• **WHAT YOU SHOULD DO**
Copy the entries below, swapping each "length" for "duration" and keeping all other text the same.

• **RECORD EXCERPTS**
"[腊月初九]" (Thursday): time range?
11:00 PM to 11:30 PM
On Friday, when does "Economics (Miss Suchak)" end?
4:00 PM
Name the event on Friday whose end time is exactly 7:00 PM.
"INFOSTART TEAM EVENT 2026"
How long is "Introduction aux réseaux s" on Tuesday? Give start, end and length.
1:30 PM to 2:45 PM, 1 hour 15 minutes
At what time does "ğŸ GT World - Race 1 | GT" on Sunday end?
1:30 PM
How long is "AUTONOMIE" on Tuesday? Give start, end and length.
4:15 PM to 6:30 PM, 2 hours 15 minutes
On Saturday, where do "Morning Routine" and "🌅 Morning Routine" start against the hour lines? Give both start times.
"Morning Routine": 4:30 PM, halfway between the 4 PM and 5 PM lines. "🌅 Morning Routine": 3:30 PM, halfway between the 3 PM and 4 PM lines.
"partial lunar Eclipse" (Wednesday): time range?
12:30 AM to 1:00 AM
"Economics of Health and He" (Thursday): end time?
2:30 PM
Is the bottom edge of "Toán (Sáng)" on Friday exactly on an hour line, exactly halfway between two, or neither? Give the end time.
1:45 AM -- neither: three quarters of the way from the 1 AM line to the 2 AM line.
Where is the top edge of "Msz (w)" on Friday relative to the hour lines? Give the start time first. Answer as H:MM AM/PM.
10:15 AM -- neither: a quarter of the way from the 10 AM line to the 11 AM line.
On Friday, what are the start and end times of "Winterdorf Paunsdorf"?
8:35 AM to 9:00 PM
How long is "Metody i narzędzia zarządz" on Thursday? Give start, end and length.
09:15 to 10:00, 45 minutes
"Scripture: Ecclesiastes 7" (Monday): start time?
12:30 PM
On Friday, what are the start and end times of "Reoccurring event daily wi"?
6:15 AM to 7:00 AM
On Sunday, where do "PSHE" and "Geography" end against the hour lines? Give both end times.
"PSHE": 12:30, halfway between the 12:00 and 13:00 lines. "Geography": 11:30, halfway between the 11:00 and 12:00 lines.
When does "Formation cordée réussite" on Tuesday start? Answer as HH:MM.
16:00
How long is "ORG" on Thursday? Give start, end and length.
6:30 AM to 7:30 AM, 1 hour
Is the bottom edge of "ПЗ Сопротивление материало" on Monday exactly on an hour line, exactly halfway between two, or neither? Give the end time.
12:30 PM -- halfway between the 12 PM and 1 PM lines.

• **FINAL RESULT**
"[腊月初九]" (Thursday): time range?
11:00 PM to 11:30 PM
On Friday, when does "Economics (Miss Suchak)" end?
4:00 PM
Name the event on Friday whose end time is exactly 7:00 PM.
"INFOSTART TEAM EVENT 2026"
How long is "Introduction aux réseaux s" on Tuesday? Give start, end and duration.
1:30 PM to 2:45 PM, 1 hour 15 minutes
At what time does "ğŸ GT World - Race 1 | GT" on Sunday end?
1:30 PM
How long is "AUTONOMIE" on Tuesday? Give start, end and duration.
4:15 PM to 6:30 PM, 2 hours 15 minutes
On Saturday, where do "Morning Routine" and "🌅 Morning Routine" start against the hour lines? Give both start times.
"Morning Routine": 4:30 PM, halfway between the 4 PM and 5 PM lines. "🌅 Morning Routine": 3:30 PM, halfway between the 3 PM and 4 PM lines.
"partial lunar Eclipse" (Wednesday): time range?
12:30 AM to 1:00 AM
"Economics of Health and He" (Thursday): end time?
2:30 PM
Is the bottom edge of "Toán (Sáng)" on Friday exactly on an hour line, exactly halfway between two, or neither? Give the end time.
1:45 AM -- neither: three quarters of the way from the 1 AM line to the 2 AM line.
Where is the top edge of "Msz (w)" on Friday relative to the hour lines? Give the start time first. Answer as H:MM AM/PM.
10:15 AM -- neither: a quarter of the way from the 10 AM line to the 11 AM line.
On Friday, what are the start and end times of "Winterdorf Paunsdorf"?
8:35 AM to 9:00 PM
How long is "Metody i narzędzia zarządz" on Thursday? Give start, end and duration.
09:15 to 10:00, 45 minutes
"Scripture: Ecclesiastes 7" (Monday): start time?
12:30 PM
On Friday, what are the start and end times of "Reoccurring event daily wi"?
6:15 AM to 7:00 AM
On Sunday, where do "PSHE" and "Geography" end against the hour lines? Give both end times.
"PSHE": 12:30, halfway between the 12:00 and 13:00 lines. "Geography": 11:30, halfway between the 11:00 and 12:00 lines.
When does "Formation cordée réussite" on Tuesday start? Answer as HH:MM.
16:00
How long is "ORG" on Thursday? Give start, end and duration.
6:30 AM to 7:30 AM, 1 hour
Is the bottom edge of "ПЗ Сопротивление материало" on Monday exactly on an hour line, exactly halfway between two, or neither? Give the end time.
12:30 PM -- halfway between the 12 PM and 1 PM lines.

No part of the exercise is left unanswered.